Premature optimisation of adapters is a classic time-waster. The pattern is already efficient — Go's compiler handles the common cases well. Most "improvements" you can make are marginal.
The exceptions that are almost always worth it (no measurement needed):
sync.Oncefor lazy init (cheaper than mutex; no downside).- Value receivers on function-type adapters (cheaper; the canonical idiom).
- Pre-compiled regexes (compilation is expensive; once per package init is free).

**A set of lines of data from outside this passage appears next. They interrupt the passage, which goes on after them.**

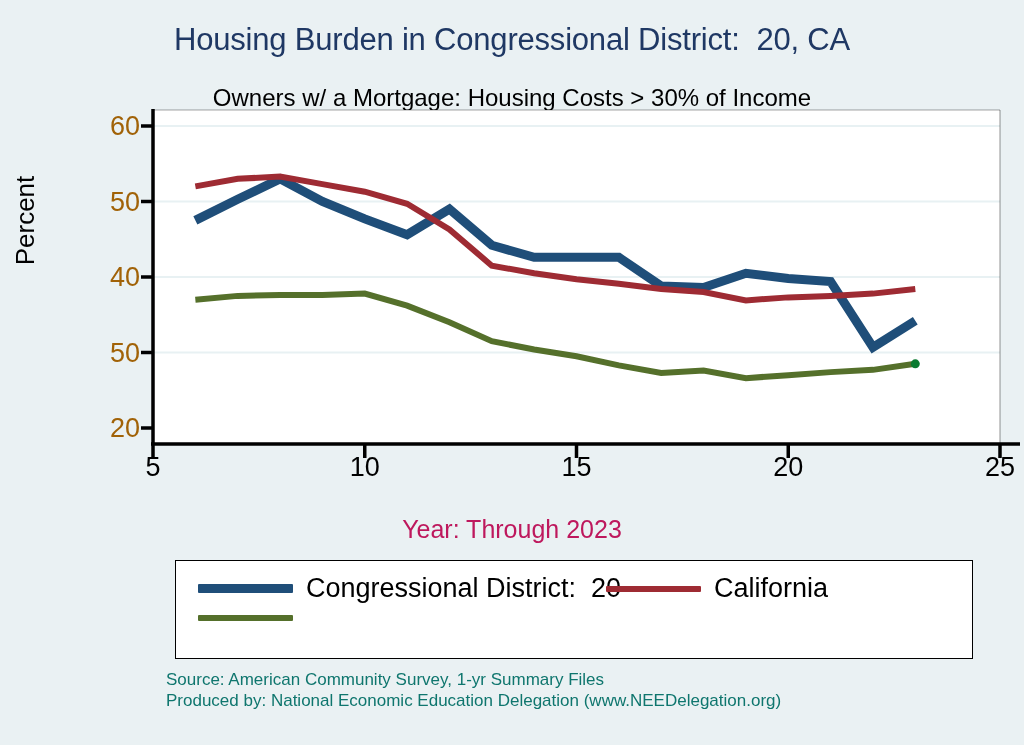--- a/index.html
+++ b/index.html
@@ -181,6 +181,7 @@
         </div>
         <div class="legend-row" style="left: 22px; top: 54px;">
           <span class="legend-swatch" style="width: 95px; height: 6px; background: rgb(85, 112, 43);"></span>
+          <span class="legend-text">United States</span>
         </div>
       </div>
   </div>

var _ Iface = (*Adapter)(nil)compile-time check (zero runtime cost; catches bugs).
Everything else: measure first.
Summary¶
Wins that always ship: - Value receiver on function adapters (Exercise 8). - sync.Once for lazy init (Exercise 6). - Pre-compile regexes (Exercise 9). - Compile-time interface check (var _ Iface = (*Adapter)(nil)).
Wins behind a profile: - Hoist construction out of hot loops (Exercise 1). - Stack-allocate adapters where possible (Exercise 2). - Replace reflect with direct field access (Exercise 5). - Replace fmt.Sprintf with structured logging (Exercise 10).
Wins that trade off flexibility: - Concrete inner type instead of interface (Exercise 3). - Generic specialisation (Exercise 4). - Map → switch for small N (Exercise 12).
Rarely worth it: - Manual unlock instead of defer (Exercise 11). - PGO devirtualization (Exercise 7) — only for hot services.
Most adapter performance work is avoiding allocations, not shaving nanoseconds off the dispatch. Profile, identify, then apply selectively.